-->
These old forums are deprecated now and set to read-only. We are waiting for you on our new forums!
More modern, Discourse-based and with GitHub/Google/Twitter authentication built-in.

All times are UTC - 5 hours [ DST ]



Forum locked This topic is locked, you cannot edit posts or make further replies.  [ 6 posts ] 
Author Message
 Post subject: Best way to deal with UTF-8 byte array fields?
PostPosted: Tue Mar 30, 2010 10:48 pm 
Regular
Regular

Joined: Mon Mar 10, 2008 6:40 pm
Posts: 114
It seems that our hibernate mapped fields (or at least the getters/setters) have to be byte arrays instead of Strings in order to use international characters (supplementary) with mysql and hibernate...
https://forum.hibernate.org/viewtopic.php?f=1&t=1003567&p=2428021

So byte arrays of UTF-8 characters at least reduces our memory usage for strings as now the vast majority of time (in our case) we'll have strings with the number of characters being the number of bytes of memory used. Whereas java Strings use up more than twice the number of bytes of memory as number of characters. Since the data we're dealing with takes up a tremendous amount of memory, this is important.

Now I need to modify our Hibernate Search mappings. I thought, easy enough, just make a byte array field bridge and convert the byte arrays to java Strings (and vice-versa). But now my memory usage actually increases compared to before because I'll still have the same Strings but also the new byte arrays. This can be a problem for us. I know they Strings will get garbage collected afterwards, but this kind of garbage collecting has been unusably slow for us.

So my question is, is there a better way to deal with UTF-8 byte arrays with Hibernate Search? Can Hibernate Search deal with them more directly, maybe without a field bridge?


Top
 Profile  
 
 Post subject: Re: Best way to deal with UTF-8 byte array fields?
PostPosted: Wed Mar 31, 2010 3:13 am 
Hibernate Team
Hibernate Team

Joined: Fri Oct 05, 2007 4:47 pm
Posts: 2536
Location: Third rock from the Sun
sorry all internal code deals with Strings, so the quick answer is no.

TASK PROMPT — Rewrite the passage of the Hibernate Search thread from "Post subject: Re: Best" up to and including "answer is no.", putting "byte arrays" in place of "Strings". None of the lines are needed.

AVAILABLE DATA —
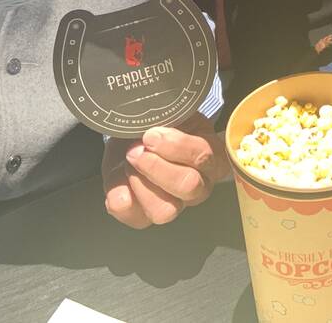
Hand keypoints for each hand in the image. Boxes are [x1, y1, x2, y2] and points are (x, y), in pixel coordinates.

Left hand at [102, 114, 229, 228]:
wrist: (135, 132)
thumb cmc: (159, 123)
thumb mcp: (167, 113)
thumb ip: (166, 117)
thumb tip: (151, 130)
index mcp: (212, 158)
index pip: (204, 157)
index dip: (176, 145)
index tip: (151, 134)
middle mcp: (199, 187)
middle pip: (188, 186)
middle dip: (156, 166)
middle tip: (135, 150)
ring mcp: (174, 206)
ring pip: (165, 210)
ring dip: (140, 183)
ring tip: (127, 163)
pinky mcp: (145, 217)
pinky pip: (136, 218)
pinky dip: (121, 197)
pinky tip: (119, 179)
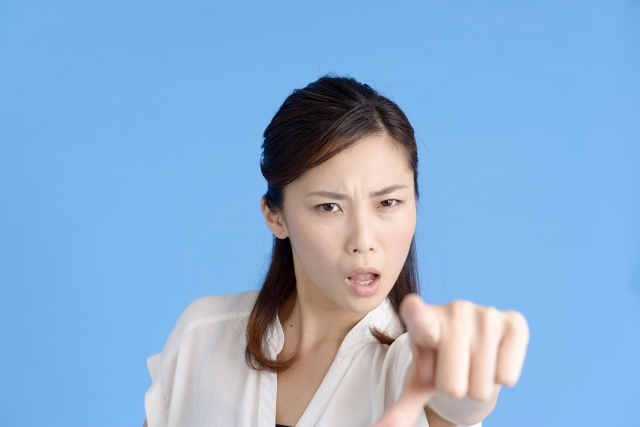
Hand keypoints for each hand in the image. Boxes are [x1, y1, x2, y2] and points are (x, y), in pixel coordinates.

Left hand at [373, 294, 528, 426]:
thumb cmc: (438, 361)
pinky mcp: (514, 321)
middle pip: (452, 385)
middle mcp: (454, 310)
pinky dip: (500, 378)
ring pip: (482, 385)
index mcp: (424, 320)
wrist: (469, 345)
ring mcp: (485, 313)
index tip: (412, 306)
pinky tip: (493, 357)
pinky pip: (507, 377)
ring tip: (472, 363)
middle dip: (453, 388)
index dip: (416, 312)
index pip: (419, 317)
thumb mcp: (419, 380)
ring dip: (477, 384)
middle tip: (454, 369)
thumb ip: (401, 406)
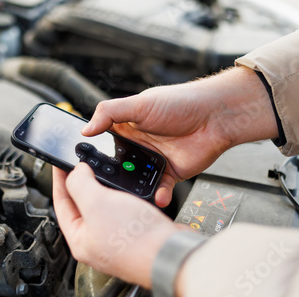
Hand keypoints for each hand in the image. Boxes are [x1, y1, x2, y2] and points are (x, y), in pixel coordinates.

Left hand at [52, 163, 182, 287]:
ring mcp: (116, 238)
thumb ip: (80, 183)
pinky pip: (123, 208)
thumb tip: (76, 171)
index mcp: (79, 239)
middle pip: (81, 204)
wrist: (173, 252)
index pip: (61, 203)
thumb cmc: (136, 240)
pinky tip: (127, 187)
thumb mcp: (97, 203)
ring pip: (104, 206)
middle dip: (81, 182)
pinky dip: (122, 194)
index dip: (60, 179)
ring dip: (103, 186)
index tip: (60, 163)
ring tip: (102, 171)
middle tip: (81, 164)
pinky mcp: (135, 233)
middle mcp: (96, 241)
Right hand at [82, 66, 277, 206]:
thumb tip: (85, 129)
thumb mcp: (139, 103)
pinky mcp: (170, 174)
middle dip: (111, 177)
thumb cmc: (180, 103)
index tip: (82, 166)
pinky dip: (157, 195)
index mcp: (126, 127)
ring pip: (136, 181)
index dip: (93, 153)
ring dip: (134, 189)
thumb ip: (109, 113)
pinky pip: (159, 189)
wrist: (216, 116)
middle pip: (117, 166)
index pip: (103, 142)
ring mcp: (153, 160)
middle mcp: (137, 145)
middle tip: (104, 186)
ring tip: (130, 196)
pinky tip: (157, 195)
--
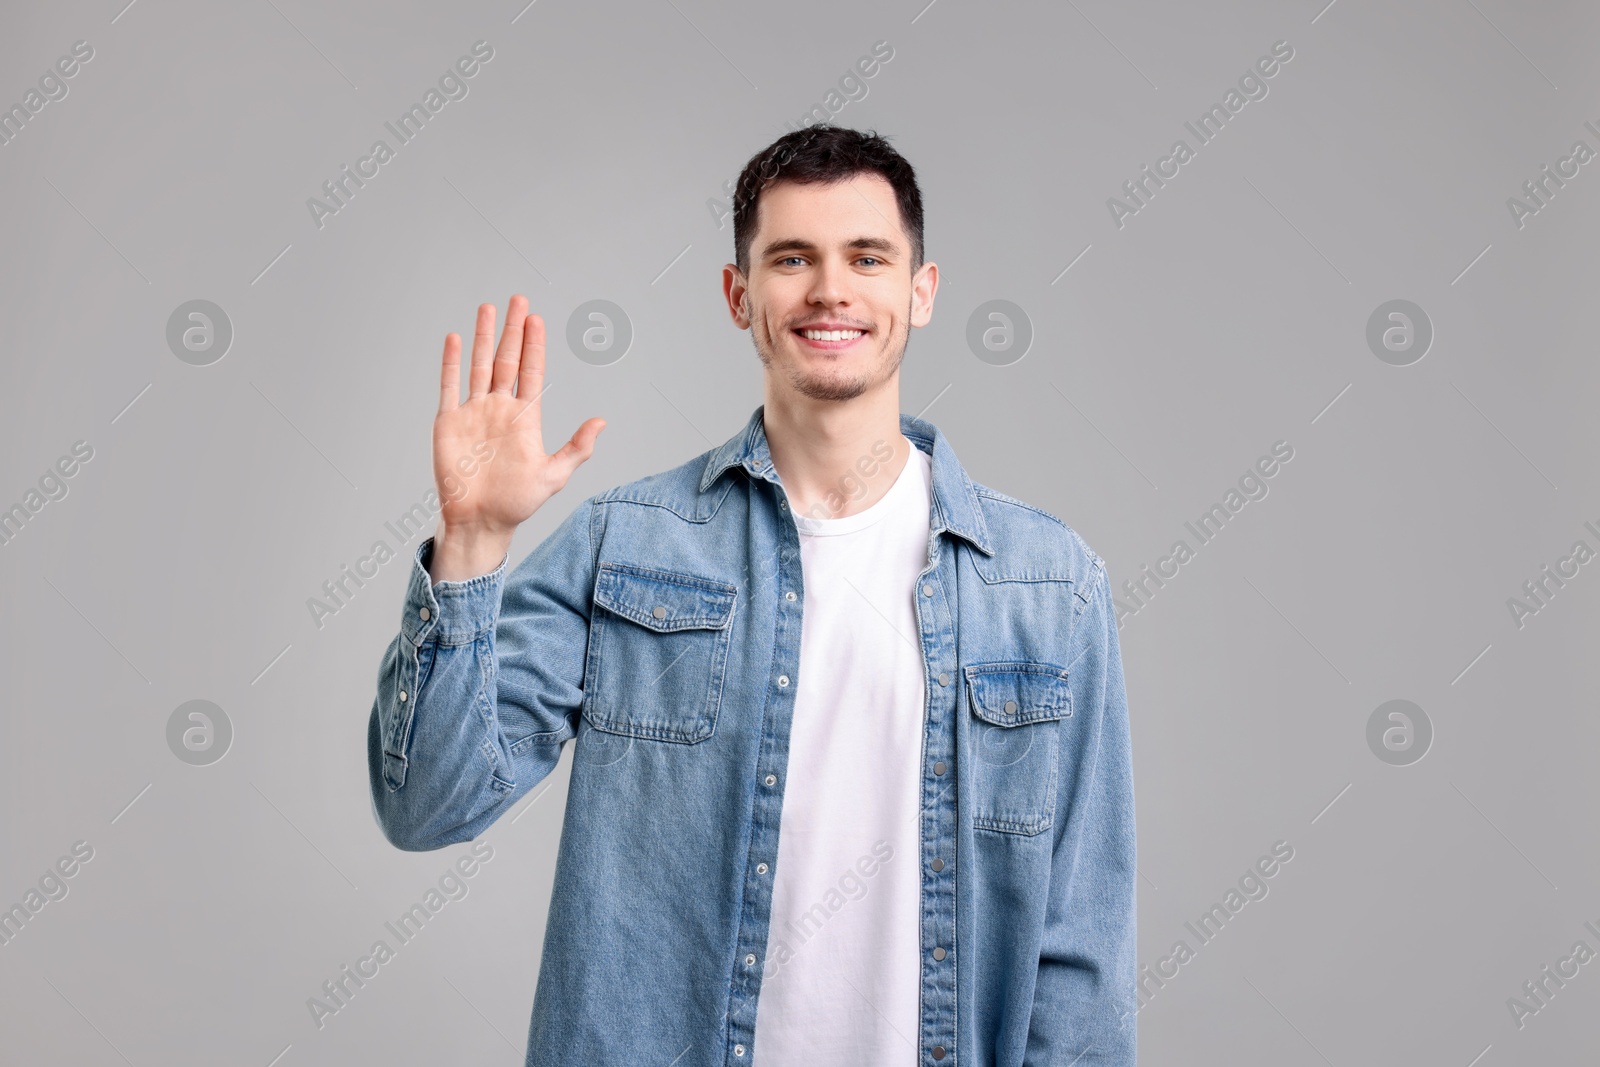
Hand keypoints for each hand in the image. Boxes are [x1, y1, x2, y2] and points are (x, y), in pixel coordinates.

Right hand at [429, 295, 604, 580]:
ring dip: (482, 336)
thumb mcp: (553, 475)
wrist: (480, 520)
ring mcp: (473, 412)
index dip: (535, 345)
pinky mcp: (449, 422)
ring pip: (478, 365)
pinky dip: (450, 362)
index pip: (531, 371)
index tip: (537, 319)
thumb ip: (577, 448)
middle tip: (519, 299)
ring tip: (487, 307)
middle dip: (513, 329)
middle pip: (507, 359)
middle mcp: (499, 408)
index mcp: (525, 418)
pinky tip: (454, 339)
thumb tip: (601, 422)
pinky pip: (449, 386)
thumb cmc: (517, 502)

RESULT FOR THIS TASK —
Post subject: Re: Best way to deal with UTF-8 byte array fields?
PostPosted: Wed Mar 31, 2010 3:13 am 
Hibernate Team
Hibernate Team

Joined: Fri Oct 05, 2007 4:47 pm
Posts: 2536
Location: Third rock from the Sun
sorry all internal code deals with byte arrays, so the quick answer is no.